== Record excerpts ==
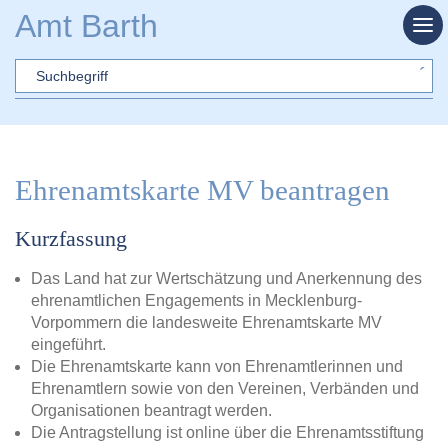
Zum Hauptinhalt springen
Amt Barth
Sword
Ehrenamtskarte MV beantragen
Kurzfassung
Das Land hat zur Wertschätzung und Anerkennung des
ehrenamtlichen Engagements in Mecklenburg-
Vorpommern die landesweite Ehrenamtskarte MV
eingeführt.
Die Ehrenamtskarte kann von Ehrenamtlerinnen und
Ehrenamtlern sowie von den Vereinen, Verbänden und
Organisationen beantragt werden.
Die Antragstellung ist online über die Ehrenamtsstiftung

== What to produce ==
Only the lines from the one with "eingeführt." through the final line above belong in the answer, each reproduced word for word.

== Your response ==
eingeführt.
Die Ehrenamtskarte kann von Ehrenamtlerinnen und
Ehrenamtlern sowie von den Vereinen, Verbänden und
Organisationen beantragt werden.
Die Antragstellung ist online über die Ehrenamtsstiftung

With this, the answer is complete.